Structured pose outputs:

▬▬▬▬▬▬

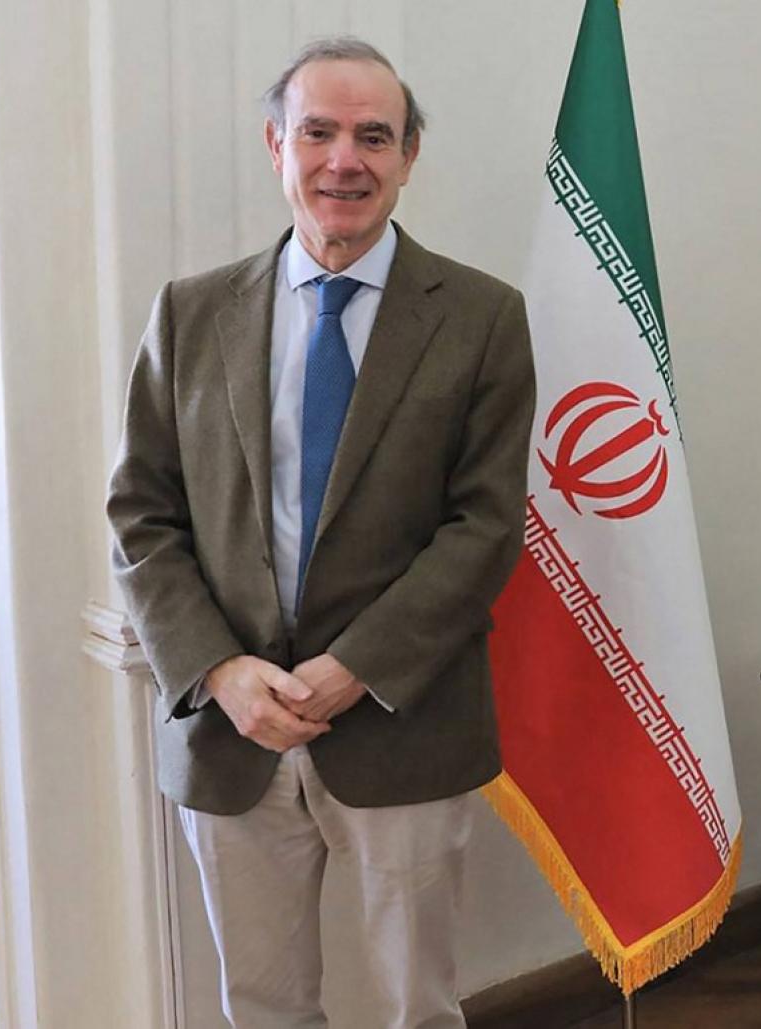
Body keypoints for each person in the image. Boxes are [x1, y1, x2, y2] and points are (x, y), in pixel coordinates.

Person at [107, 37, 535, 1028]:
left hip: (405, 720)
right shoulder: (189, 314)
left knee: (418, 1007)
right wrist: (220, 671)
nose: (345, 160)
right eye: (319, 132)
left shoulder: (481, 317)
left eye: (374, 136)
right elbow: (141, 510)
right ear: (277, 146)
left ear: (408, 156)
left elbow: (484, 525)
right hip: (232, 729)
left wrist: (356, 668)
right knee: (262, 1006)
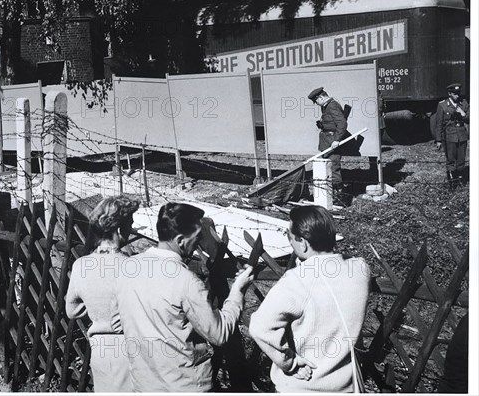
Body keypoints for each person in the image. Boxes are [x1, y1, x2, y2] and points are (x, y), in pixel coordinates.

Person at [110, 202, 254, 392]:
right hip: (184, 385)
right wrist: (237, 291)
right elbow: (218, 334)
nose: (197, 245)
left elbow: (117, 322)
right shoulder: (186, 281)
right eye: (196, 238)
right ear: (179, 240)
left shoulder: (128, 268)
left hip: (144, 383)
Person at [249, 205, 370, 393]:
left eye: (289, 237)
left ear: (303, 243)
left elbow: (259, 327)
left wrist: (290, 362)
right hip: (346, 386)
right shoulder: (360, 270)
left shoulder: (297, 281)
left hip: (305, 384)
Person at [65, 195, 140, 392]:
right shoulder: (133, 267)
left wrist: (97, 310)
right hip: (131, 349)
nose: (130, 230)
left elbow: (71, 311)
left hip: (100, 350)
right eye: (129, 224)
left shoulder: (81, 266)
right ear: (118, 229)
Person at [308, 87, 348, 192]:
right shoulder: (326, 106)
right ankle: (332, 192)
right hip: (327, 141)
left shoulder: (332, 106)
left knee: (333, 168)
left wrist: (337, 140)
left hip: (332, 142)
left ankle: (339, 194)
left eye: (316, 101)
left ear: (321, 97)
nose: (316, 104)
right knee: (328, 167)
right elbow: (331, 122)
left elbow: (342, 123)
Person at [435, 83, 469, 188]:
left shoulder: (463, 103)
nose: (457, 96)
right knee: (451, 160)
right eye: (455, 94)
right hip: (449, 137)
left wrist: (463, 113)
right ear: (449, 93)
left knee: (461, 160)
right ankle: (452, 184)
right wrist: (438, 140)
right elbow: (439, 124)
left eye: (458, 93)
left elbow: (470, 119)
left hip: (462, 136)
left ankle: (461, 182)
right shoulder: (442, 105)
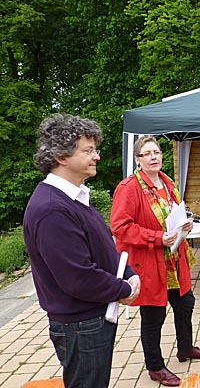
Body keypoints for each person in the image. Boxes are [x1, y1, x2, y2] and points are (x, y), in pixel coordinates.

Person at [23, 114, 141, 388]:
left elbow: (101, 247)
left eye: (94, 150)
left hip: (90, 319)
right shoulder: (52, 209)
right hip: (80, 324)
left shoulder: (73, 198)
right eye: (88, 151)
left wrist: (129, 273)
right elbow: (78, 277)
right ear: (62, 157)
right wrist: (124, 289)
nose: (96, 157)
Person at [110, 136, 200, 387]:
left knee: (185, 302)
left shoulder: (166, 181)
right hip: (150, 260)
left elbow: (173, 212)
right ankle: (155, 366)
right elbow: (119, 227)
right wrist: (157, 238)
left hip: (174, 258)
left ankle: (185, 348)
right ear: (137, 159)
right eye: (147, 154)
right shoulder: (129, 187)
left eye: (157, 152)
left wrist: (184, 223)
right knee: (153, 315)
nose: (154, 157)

▬▬▬▬▬▬

*AIM OF THE TASK*. An exact copy of every record above is required, with all pictures omitted.

*RESPONSE AREA*.
Body keypoints for each person in the image. Boxes are [x1, y1, x2, y2] and points are (x, y), in pixel coordinates.

Person at [107, 37, 535, 1028]:
left hip: (405, 720)
right shoulder: (189, 314)
left knee: (418, 1007)
right wrist: (220, 671)
nose: (345, 160)
right eye: (319, 132)
left shoulder: (481, 317)
left eye: (374, 136)
right elbow: (141, 510)
right ear: (277, 146)
left ear: (408, 156)
left elbow: (484, 525)
right hip: (232, 729)
left wrist: (356, 668)
right knee: (262, 1006)
Body keypoints for each person in the image. Boxes are [x1, y1, x2, y2] and points are (x, y), in pixel coordinates.

Person at [110, 202, 254, 392]:
right hip: (184, 385)
right wrist: (237, 291)
right elbow: (218, 334)
nose: (197, 245)
left elbow: (117, 322)
right shoulder: (186, 281)
right eye: (196, 238)
right ear: (179, 240)
left shoulder: (128, 268)
left hip: (144, 383)
Person at [249, 205, 370, 393]:
left eye: (289, 237)
left ear: (303, 243)
left elbow: (259, 327)
left wrist: (290, 362)
right hip: (346, 386)
right shoulder: (360, 270)
left shoulder: (297, 281)
left hip: (305, 384)
Person at [65, 195, 140, 392]:
right shoulder: (133, 267)
left wrist: (97, 310)
right hip: (131, 349)
nose: (130, 230)
left elbow: (71, 311)
left hip: (100, 350)
right eye: (129, 224)
left shoulder: (81, 266)
right ear: (118, 229)
Person at [308, 87, 348, 192]:
right shoulder: (326, 106)
right ankle: (332, 192)
right hip: (327, 141)
left shoulder: (332, 106)
left knee: (333, 168)
left wrist: (337, 140)
left hip: (332, 142)
left ankle: (339, 194)
left eye: (316, 101)
left ear: (321, 97)
nose: (316, 104)
right knee: (328, 167)
right elbow: (331, 122)
left elbow: (342, 123)
Person at [435, 83, 469, 188]:
left shoulder: (463, 103)
nose: (457, 96)
right knee: (451, 160)
right eye: (455, 94)
right hip: (449, 137)
left wrist: (463, 113)
right ear: (449, 93)
left knee: (461, 160)
right ankle: (452, 184)
right wrist: (438, 140)
right elbow: (439, 124)
left eye: (458, 93)
left elbow: (470, 119)
left hip: (462, 136)
left ankle: (461, 182)
right shoulder: (442, 105)
Body keypoints for each person in the image. Boxes are [x1, y1, x2, y2] and points are (x, y), in pixel coordinates.

Person at [23, 114, 141, 388]:
left elbow: (101, 247)
left eye: (94, 150)
left hip: (90, 319)
right shoulder: (52, 209)
right hip: (80, 324)
left shoulder: (73, 198)
right eye: (88, 151)
left wrist: (129, 273)
right elbow: (78, 277)
right ear: (62, 157)
right wrist: (124, 289)
nose: (96, 157)
Person at [110, 136, 200, 387]:
left knee: (185, 302)
left shoulder: (166, 181)
right hip: (150, 260)
left elbow: (173, 212)
right ankle: (155, 366)
right elbow: (119, 227)
right wrist: (157, 238)
left hip: (174, 258)
left ankle: (185, 348)
right ear: (137, 159)
right eye: (147, 154)
right shoulder: (129, 187)
left eye: (157, 152)
left wrist: (184, 223)
right knee: (153, 315)
nose: (154, 157)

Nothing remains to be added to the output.